Mannheim liest ein Buch

Mannheim liest 2023

„Eine Formalie in Kiew“
von Dmitrij Kapitelman

„Zwei Staatsfamilienleben als ein Kloß im Hals. So weit sind wir gekommen, nur um uns jetzt zu verlieren.“

Die Kapitelmans sind in eine Krise geraten. Während sich Vera Kapitelman zusammen mit einer Horde von Katzen in der selbstgegründeten Enklave „Katzastan“ eingerichtet hat und Leonid Kapitelman ohnmächtig daneben steht, entscheidet sich ihr Sohn Dmitrij Kapitelman, nach 25 Jahren die deutsche Staatsbürgerschaft zu beantragen. Mit der Warnung vor unvermutet einbrechenden Gullydeckeln in der Ukraine und dem Pochen der deutschen Bürokratie auf eine Beglaubigung seiner Geburtsurkunde beginnt Dmitrij Kapitelmans autobiographische bittersüße Familiengeschichte Eine Formalie in Kiew, die ihn in seine Geburtsstadt führt.

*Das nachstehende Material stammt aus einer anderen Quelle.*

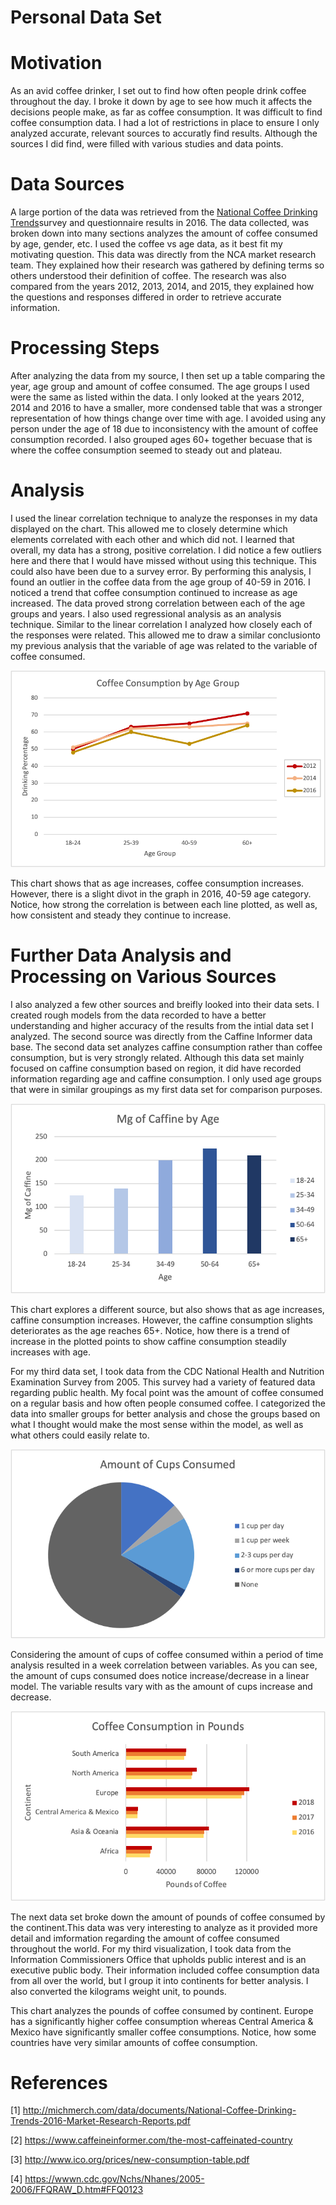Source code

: # Personal Data Set

# Motivation
As an avid coffee drinker, I set out to find how often people drink coffee throughout the day. I broke it down by age to see how much it affects the decisions people make, as far as coffee consumption. It was difficult to find coffee consumption data. I had a lot of restrictions in place to ensure I only analyzed accurate, relevant sources to accuratly find results. Although the sources I did find, were filled with various studies and data points.

# Data Sources
A large portion of the data was retrieved from the [National Coffee Drinking Trends](http://michmerch.com/data/documents/National-Coffee-Drinking-Trends-2016-Market-Research-Reports.pdf)survey and questionnaire results in 2016. The data collected, was broken down into many sections analyzes the amount of coffee consumed by age, gender, etc. I used the coffee vs age data, as it best fit my motivating question. This data was directly from the NCA market research team. They explained how their research was gathered by defining terms so others understood their definition of coffee. The research was also compared from the years 2012, 2013, 2014, and 2015, they explained how the questions and responses differed in order to retrieve accurate information. 

# Processing Steps
After analyzing the data from my source, I then set up a table comparing the year, age group and amount of coffee consumed. The age groups I used were the same as listed within the data. I only looked at the years 2012, 2014 and 2016 to have a smaller, more condensed table that was a stronger representation of how things change over time with age. I avoided using any person under the age of 18 due to inconsistency with the amount of coffee consumption recorded. I also grouped ages 60+ together becuase that is where the coffee consumption seemed to steady out and plateau. 

# Analysis
I used the linear correlation technique to analyze the responses in my data displayed on the chart. This allowed me to closely determine which elements correlated with each other and which did not. I learned that overall, my data has a strong, positive correlation. I did notice a few outliers here and there that I would have missed without using this technique. This could also have been due to a survey error. By performing this analysis, I found an outlier in the coffee data from the age group of 40-59 in 2016. I noticed a trend that coffee consumption continued to increase as age increased. The data proved strong correlation between each of the age groups and years. I also used regressional analysis as an analysis technique. Similar to the linear correlation I analyzed how closely each of the responses were related. This allowed me to draw a similar conclusionto my previous analysis that the variable of age was related to the variable of coffee consumed. 


![Chart](https://raw.githubusercontent.com/tessplymale/Personal-Data-Set/master/DataSetChart.png)

This chart shows that as age increases, coffee consumption increases. However, there is a slight divot in the graph in 2016, 40-59 age category.
Notice, how strong the correlation is between each line plotted, as well as, how consistent and steady they continue to increase.

# Further Data Analysis and Processing on Various Sources
I also analyzed a few other sources and breifly looked into their data sets. I created rough models from the data recorded to have a better understanding and higher accuracy of the results from the intial data set I analyzed. The second source was directly from the Caffine Informer data base. The second data set analyzes caffine consumption rather than coffee consumption, but is very strongly related. Although this data set mainly focused on caffine consumption based on region, it did have recorded information regarding age and caffine consumption.  I only used age groups that were in similar groupings as my first data set for comparison purposes. 

![Chart](https://raw.githubusercontent.com/tessplymale/Personal-Data-Set/master/CoffeeChart2.png)


This chart explores a different source, but also shows that as age increases, caffine consumption increases. However, the caffine consumption slights deteriorates as the age reaches 65+.
Notice, how there is a trend of increase in the plotted points to show caffine consumption steadily increases with age.


For my third data set, I took data from the CDC National Health and Nutrition Examination Survey from 2005. This survey had a variety of featured data regarding public health. My focal point was the amount of coffee consumed on a regular basis and how often people consumed coffee. I categorized the data into smaller groups for better analysis and chose the groups based on what I thought would make the most sense within the model, as well as what others could easily relate to. 


![Chart](https://raw.githubusercontent.com/tessplymale/Personal-Data-Set/master/CoffeeChart4.png)

Considering the amount of cups of coffee consumed within a period of time analysis resulted in a week correlation between variables.
As you can see, the amount of cups consumed does notice increase/decrease in a linear model. The variable results vary with as the amount of cups increase and decrease.

![Chart](https://raw.githubusercontent.com/tessplymale/Personal-Data-Set/master/DataChart3b.png)

The next data set broke down the amount of pounds of coffee consumed by the continent.This data was very interesting to analyze as it provided more detail and imformation regarding the amount of coffee consumed throughout the world. For my third visualization, I took data from the Information Commissioners Office that upholds public interest and is an executive public body. Their information included coffee consumption data from all over the world, but I group it into continents for better analysis. I also converted the kilograms weight unit, to pounds.

This chart analyzes the pounds of coffee consumed by continent. Europe has a significantly higher coffee consumption whereas Central America & Mexico have significantly smaller coffee consumptions.
Notice, how some countries have very similar amounts of coffee consumption.

# References 
[1] http://michmerch.com/data/documents/National-Coffee-Drinking-Trends-2016-Market-Research-Reports.pdf

[2] https://www.caffeineinformer.com/the-most-caffeinated-country

[3] http://www.ico.org/prices/new-consumption-table.pdf

[4] https://wwwn.cdc.gov/Nchs/Nhanes/2005-2006/FFQRAW_D.htm#FFQ0123
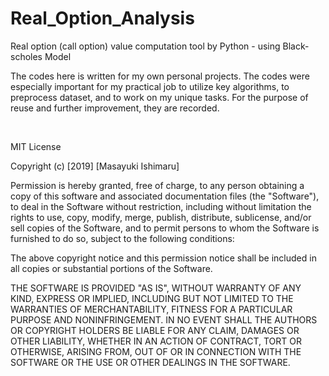 # Real_Option_Analysis
Real option (call option) value computation tool by Python - using Black-scholes Model

The codes here is written for my own personal projects. The codes were especially important for my practical job to utilize key algorithms, to preprocess dataset, and to work on my unique tasks. For the purpose of reuse and further improvement, they are recorded.

<br>

MIT License

Copyright (c) [2019] [Masayuki Ishimaru]

Permission is hereby granted, free of charge, to any person obtaining a copy
of this software and associated documentation files (the "Software"), to deal
in the Software without restriction, including without limitation the rights
to use, copy, modify, merge, publish, distribute, sublicense, and/or sell
copies of the Software, and to permit persons to whom the Software is
furnished to do so, subject to the following conditions:

The above copyright notice and this permission notice shall be included in all
copies or substantial portions of the Software.

THE SOFTWARE IS PROVIDED "AS IS", WITHOUT WARRANTY OF ANY KIND, EXPRESS OR
IMPLIED, INCLUDING BUT NOT LIMITED TO THE WARRANTIES OF MERCHANTABILITY,
FITNESS FOR A PARTICULAR PURPOSE AND NONINFRINGEMENT. IN NO EVENT SHALL THE
AUTHORS OR COPYRIGHT HOLDERS BE LIABLE FOR ANY CLAIM, DAMAGES OR OTHER
LIABILITY, WHETHER IN AN ACTION OF CONTRACT, TORT OR OTHERWISE, ARISING FROM,
OUT OF OR IN CONNECTION WITH THE SOFTWARE OR THE USE OR OTHER DEALINGS IN THE
SOFTWARE.
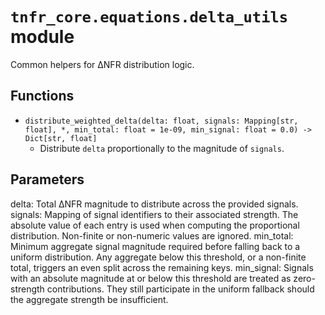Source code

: # `tnfr_core.equations.delta_utils` module
Common helpers for ΔNFR distribution logic.

## Functions
- `distribute_weighted_delta(delta: float, signals: Mapping[str, float], *, min_total: float = 1e-09, min_signal: float = 0.0) -> Dict[str, float]`
  - Distribute ``delta`` proportionally to the magnitude of ``signals``.

Parameters
----------
delta:
    Total ΔNFR magnitude to distribute across the provided signals.
signals:
    Mapping of signal identifiers to their associated strength.  The
    absolute value of each entry is used when computing the proportional
    distribution.  Non-finite or non-numeric values are ignored.
min_total:
    Minimum aggregate signal magnitude required before falling back to a
    uniform distribution.  Any aggregate below this threshold, or a
    non-finite total, triggers an even split across the remaining keys.
min_signal:
    Signals with an absolute magnitude at or below this threshold are
    treated as zero-strength contributions.  They still participate in the
    uniform fallback should the aggregate strength be insufficient.

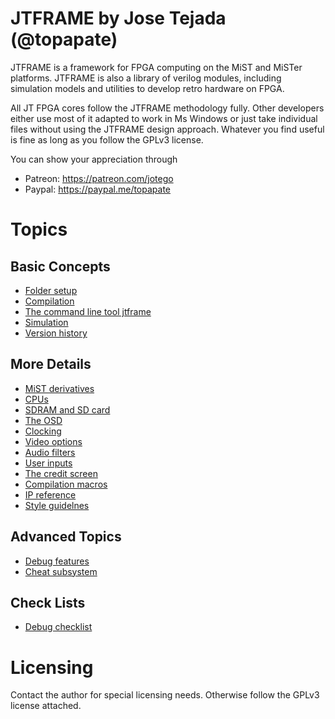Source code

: JTFRAME by Jose Tejada (@topapate)
==================================

JTFRAME is a framework for FPGA computing on the MiST and MiSTer platforms. JTFRAME is also a library of verilog modules, including simulation models and utilities to develop retro hardware on FPGA.

All JT FPGA cores follow the JTFRAME methodology fully. Other developers either use most of it adapted to work in Ms Windows or just take individual files without using the JTFRAME design approach. Whatever you find useful is fine as long as you follow the GPLv3 license.

You can show your appreciation through
* Patreon: https://patreon.com/jotego
* Paypal: https://paypal.me/topapate

# Topics

## Basic Concepts
* [Folder setup](doc/folders.md)
* [Compilation](doc/compilation.md)
* [The command line tool jtframe](doc/jtframe.md)
* [Simulation](doc/sim.md)
* [Version history](doc/version.md)

## More Details
* [MiST derivatives](doc/mist.md)
* [CPUs](doc/cpus.md)
* [SDRAM and SD card](doc/sdram.md)
* [The OSD](doc/osd.md)
* [Clocking](doc/clocks.md)
* [Video options](doc/video.md)
* [Audio filters](doc/audio.md)
* [User inputs](doc/inputs.md)
* [The credit screen](doc/credits.md)
* [Compilation macros](doc/macros.md)
* [IP reference](doc/ip.md)
* [Style guidelnes](doc/style.md)

## Advanced Topics
* [Debug features](doc/debug.md)
* [Cheat subsystem](doc/cheat.md)

## Check Lists
* [Debug checklist](doc/debug_list.md)

# Licensing

Contact the author for special licensing needs. Otherwise follow the GPLv3 license attached.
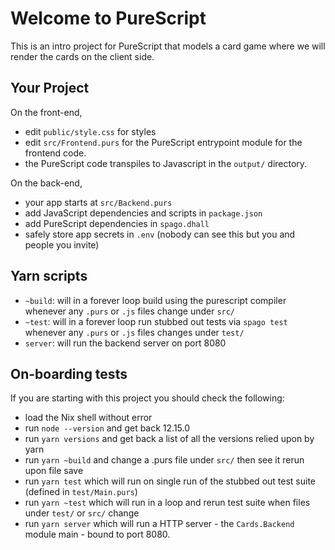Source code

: # Welcome to PureScript

This is an intro project for PureScript that models a card game where we will render the cards on the client side.

## Your Project

On the front-end,
- edit `public/style.css` for styles
- edit `src/Frontend.purs` for the PureScript entrypoint module for the frontend code.
- the PureScript code transpiles to Javascript in the `output/` directory.

On the back-end,
- your app starts at `src/Backend.purs`
- add JavaScript dependencies and scripts in `package.json`
- add PureScript dependencies in `spago.dhall`
- safely store app secrets in `.env` (nobody can see this but you and people you invite)

## Yarn scripts

- `~build`: will in a forever loop build using the purescript compiler whenever any `.purs` or `.js` files change under `src/`
- `~test`: will in a forever loop run stubbed out tests via `spago test` whenever any `.purs` or `.js` files changes under `test/`
- `server`: will run the backend server on port 8080

## On-boarding tests

If you are starting with this project you should check the following:
- load the Nix shell without error
- run `node --version` and get back 12.15.0
- run `yarn versions` and get back a list of all the versions relied upon by yarn
- run `yarn ~build` and change a .purs file under `src/` then see it rerun upon file save
- run `yarn test` which will run on single run of the stubbed out test suite (defined in `test/Main.purs`)
- run `yarn ~test` which will run in a loop and rerun test suite when files under `test/` or `src/` change
- run `yarn server` which will run a HTTP server - the `Cards.Backend` module main - bound to port 8080.
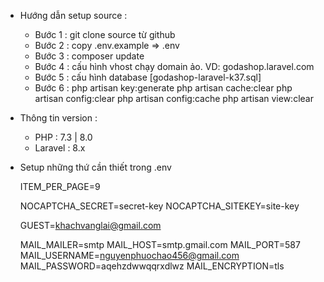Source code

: * Hướng dẫn setup source :
    - Bước 1 : git clone source từ github
    - Bước 2 : copy .env.example => .env
    - Bước 3 : composer update
    - Bước 4 : cấu hình vhost chạy domain ảo. VD: godashop.laravel.com
    - Bước 5 : cấu hình database [godashop-laravel-k37.sql]
    - Bước 6 : 
               php artisan key:generate
               php artisan cache:clear
               php artisan config:clear
               php artisan config:cache
               php artisan view:clear

* Thông tin version : 
    - PHP : 7.3 | 8.0
    - Laravel : 8.x

* Setup những thứ cần thiết trong .env

    ITEM_PER_PAGE=9

    NOCAPTCHA_SECRET=secret-key
    NOCAPTCHA_SITEKEY=site-key

    GUEST=khachvanglai@gmail.com

    MAIL_MAILER=smtp
    MAIL_HOST=smtp.gmail.com
    MAIL_PORT=587
    MAIL_USERNAME=nguyenphuochao456@gmail.com
    MAIL_PASSWORD=aqehzdwwqqrxdlwz
    MAIL_ENCRYPTION=tls
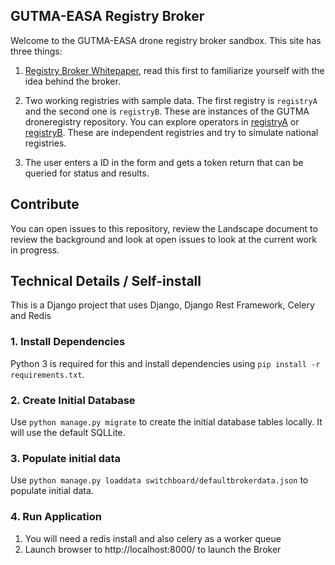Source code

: ## GUTMA-EASA Registry Broker

Welcome to the GUTMA-EASA drone registry broker sandbox. This site has three things: 

1. [Registry Broker Whitepaper](https://github.com/gutma-org/droneregistry-broker/blob/master/documents/Registration-Brokerage-Specification.pdf), read this first to familiarize yourself with the idea behind the broker. 


2. Two working registries with sample data. The first registry is `registryA`  and the second one is `registryB`. These are instances of the GUTMA droneregistry repository. You can explore operators in [registryA](http://registrya.herokuapp.com/api/v1/operators) or [registryB](http://registryb.herokuapp.com/api/v1/operators). These are independent registries and try to simulate national registries. 
   
3. The user enters a ID in the form and gets a token return that can be queried for status and results.



## Contribute

You can open issues to this repository, review the Landscape document to review the background and look at open issues to look at the current work in progress. 

## Technical Details  / Self-install

This is a Django project that uses Django, Django Rest Framework, Celery and Redis  

### 1. Install Dependencies
Python 3 is required for this and install dependencies using `pip install -r requirements.txt`.

### 2. Create Initial Database
Use `python manage.py migrate` to create the initial database tables locally. It will use the default SQLLite. 

### 3. Populate initial data
Use `python manage.py loaddata switchboard/defaultbrokerdata.json` to populate initial data. 

### 4. Run Application
1. You will need a redis install and also celery as a worker queue
2. Launch browser to http://localhost:8000/ to launch the Broker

„Migration hört eigentlich nie auf, auch fünfundzwanzig Jahre später, wandere ich noch immer nach Deutschland ein – allein, ohne meine Eltern.“

Kapitelman nimmt uns mit auf seine Reise, in ein ,Damals-Kiew‘ und ,Heute-Kiew‘, in eine vergangene Kindheit und eine Gegenwart, in der die Gullydeckel aller Staatsskepsis zum Trotz halten – und auch sonst so einige Vorurteile ins Leere laufen. Die Bürokratie lässt sich überraschend kostengünstig abwickeln, aber dann trifft Kapitelmans Vater in Kiew ein, weil er in Deutschland keine Krankenversicherung mehr hat und dringend medizinische Hilfe benötigt. Und so wird aus der Formalie ein Abenteuer …

 

In der anekdotischen Erzählung verflechten sich die Erinnerungen an eine erlebte postsowjetische Vergangenheit mit den alltäglichen skurrilen Begebenheiten einer Gegenwart, die manchmal hervorragend, manchmal gar nicht zum vorurteilsbeladenen Label ,typisch ukrainisch‘ passen. Kapitelman faltet in seiner autobiographischen Erzählung ,Heimat‘ und ,Fremde‘ ineinander, erzählt von dem unbedingten Willen, zu gehen und der Sehnsucht, zurückzukehren; von den Verwerfungen zwischen den Generationen und der Versöhnung; von der Aufgabe, zwischen den Sprachen, Kulturen und Leben zu übersetzen. Und wir sind sein Publikum.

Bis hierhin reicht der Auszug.